What you should do >> How many of the lines below include "round"? Give the number and no other words.

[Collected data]
++++

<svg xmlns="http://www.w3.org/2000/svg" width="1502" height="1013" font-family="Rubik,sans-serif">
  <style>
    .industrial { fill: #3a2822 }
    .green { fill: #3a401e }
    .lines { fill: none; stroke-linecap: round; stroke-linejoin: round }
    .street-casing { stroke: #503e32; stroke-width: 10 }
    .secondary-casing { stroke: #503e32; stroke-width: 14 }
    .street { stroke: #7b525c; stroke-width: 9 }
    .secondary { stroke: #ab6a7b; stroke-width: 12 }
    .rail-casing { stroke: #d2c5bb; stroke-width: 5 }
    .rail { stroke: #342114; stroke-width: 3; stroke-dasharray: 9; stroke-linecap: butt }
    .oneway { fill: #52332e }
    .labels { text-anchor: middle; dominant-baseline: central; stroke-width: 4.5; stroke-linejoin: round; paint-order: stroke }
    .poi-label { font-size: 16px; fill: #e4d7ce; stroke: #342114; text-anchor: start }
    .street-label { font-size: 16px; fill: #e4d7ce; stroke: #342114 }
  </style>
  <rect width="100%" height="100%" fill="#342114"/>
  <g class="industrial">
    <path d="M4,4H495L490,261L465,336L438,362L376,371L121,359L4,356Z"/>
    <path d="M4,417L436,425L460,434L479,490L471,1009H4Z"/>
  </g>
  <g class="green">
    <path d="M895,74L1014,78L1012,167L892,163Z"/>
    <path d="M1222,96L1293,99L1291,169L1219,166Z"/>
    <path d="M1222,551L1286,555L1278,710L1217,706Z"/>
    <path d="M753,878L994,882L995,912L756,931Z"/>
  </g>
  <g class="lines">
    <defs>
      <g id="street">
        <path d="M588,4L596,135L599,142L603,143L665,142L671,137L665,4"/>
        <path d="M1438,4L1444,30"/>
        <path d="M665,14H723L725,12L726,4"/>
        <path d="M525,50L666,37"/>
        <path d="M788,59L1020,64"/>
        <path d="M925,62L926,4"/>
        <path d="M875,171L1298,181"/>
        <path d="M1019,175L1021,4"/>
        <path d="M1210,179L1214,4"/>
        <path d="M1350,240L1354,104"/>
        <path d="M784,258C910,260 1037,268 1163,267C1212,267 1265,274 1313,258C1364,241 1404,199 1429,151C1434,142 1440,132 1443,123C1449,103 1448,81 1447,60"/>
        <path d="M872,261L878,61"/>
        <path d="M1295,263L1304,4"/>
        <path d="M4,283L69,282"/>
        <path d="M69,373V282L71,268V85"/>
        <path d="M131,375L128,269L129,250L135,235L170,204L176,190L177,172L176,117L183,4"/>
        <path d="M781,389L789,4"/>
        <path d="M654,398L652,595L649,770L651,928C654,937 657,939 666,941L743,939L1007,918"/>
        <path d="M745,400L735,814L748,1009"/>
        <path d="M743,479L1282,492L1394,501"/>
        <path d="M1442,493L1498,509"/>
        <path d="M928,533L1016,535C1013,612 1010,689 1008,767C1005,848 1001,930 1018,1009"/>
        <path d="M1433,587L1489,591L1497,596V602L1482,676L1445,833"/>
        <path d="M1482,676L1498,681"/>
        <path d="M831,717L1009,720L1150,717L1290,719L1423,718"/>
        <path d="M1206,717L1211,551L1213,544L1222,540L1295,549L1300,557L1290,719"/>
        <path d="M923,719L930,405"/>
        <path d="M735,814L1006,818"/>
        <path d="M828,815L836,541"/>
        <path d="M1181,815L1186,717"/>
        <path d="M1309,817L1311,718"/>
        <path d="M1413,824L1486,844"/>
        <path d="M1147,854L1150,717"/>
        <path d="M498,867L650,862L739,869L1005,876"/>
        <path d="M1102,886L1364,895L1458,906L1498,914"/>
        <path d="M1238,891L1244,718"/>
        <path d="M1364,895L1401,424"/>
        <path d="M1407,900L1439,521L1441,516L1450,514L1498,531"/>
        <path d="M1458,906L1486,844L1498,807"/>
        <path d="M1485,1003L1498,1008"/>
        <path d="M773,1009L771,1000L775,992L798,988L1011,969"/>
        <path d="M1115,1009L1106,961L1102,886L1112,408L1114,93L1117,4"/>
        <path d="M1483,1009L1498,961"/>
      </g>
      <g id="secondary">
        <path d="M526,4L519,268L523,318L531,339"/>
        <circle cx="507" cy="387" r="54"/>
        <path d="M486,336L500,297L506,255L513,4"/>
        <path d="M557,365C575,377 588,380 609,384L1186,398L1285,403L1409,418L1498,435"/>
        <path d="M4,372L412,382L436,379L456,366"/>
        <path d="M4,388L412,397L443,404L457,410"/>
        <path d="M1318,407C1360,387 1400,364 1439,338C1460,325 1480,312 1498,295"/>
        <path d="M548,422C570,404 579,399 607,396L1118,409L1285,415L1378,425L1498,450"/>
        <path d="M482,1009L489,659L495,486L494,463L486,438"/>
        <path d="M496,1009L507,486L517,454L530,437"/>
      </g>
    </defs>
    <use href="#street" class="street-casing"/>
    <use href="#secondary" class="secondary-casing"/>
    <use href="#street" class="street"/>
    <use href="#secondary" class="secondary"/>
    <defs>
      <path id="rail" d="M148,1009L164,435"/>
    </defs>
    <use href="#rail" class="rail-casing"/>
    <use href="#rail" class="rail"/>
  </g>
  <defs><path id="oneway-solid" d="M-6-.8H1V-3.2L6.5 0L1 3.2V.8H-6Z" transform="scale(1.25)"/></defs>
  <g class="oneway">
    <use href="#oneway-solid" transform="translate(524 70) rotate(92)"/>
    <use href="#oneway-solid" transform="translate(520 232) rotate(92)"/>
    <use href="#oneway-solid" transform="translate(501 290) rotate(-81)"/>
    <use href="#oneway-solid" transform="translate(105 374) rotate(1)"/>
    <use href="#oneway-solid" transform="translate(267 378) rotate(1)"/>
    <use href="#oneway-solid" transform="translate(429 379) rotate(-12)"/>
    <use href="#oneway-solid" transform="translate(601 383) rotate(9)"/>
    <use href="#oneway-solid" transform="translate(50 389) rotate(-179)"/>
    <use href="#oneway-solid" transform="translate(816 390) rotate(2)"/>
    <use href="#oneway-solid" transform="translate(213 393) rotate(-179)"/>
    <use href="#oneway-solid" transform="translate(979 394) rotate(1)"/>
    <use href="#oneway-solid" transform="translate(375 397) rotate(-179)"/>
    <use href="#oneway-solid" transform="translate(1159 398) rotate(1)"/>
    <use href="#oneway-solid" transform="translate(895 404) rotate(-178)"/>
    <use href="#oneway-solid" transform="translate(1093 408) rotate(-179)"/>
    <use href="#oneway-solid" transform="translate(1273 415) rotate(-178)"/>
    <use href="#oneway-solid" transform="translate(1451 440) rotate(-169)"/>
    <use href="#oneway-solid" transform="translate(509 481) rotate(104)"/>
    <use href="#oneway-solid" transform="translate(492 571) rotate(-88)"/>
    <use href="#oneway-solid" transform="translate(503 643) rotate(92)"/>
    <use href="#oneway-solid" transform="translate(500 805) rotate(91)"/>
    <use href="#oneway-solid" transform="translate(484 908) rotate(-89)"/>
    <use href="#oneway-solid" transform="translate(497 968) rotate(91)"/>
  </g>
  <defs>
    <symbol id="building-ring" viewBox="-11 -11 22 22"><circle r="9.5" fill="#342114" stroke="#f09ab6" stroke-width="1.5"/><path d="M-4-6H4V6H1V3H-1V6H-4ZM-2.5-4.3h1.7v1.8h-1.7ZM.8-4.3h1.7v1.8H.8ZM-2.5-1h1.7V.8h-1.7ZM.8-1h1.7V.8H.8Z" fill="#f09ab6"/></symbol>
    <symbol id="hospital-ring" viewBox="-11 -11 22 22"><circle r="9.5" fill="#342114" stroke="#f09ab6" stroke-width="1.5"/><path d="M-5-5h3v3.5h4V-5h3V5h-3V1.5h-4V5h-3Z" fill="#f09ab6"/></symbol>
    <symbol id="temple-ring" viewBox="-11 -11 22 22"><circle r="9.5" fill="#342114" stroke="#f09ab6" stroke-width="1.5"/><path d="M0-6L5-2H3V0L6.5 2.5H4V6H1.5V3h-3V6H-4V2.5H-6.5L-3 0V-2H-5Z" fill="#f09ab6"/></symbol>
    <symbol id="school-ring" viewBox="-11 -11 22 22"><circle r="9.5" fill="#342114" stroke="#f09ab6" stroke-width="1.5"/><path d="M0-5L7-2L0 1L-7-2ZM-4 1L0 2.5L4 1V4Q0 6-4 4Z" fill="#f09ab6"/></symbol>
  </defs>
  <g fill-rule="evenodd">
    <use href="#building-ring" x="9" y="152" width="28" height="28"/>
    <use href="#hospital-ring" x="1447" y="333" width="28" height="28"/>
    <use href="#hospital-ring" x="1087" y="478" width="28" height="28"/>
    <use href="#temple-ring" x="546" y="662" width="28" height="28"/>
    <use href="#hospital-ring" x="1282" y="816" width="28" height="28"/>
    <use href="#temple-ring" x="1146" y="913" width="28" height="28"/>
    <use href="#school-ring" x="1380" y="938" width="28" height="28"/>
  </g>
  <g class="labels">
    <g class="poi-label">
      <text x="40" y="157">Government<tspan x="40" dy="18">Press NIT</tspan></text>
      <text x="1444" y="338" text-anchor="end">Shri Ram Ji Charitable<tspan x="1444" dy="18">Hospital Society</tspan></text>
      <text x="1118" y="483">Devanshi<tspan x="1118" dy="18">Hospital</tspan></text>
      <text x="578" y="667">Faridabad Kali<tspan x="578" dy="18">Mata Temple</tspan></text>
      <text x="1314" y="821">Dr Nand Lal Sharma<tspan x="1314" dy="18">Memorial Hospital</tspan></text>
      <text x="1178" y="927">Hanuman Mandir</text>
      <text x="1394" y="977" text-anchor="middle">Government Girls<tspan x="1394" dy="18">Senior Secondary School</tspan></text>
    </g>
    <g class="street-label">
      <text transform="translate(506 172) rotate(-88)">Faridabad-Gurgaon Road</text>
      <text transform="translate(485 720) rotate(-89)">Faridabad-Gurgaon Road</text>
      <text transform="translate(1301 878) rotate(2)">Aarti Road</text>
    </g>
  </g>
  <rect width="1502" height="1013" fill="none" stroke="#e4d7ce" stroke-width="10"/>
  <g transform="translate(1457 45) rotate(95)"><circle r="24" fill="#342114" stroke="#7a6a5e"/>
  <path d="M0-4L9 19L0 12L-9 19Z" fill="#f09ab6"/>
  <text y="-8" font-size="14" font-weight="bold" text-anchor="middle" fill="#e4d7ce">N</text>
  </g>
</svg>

++++

Result below >> 2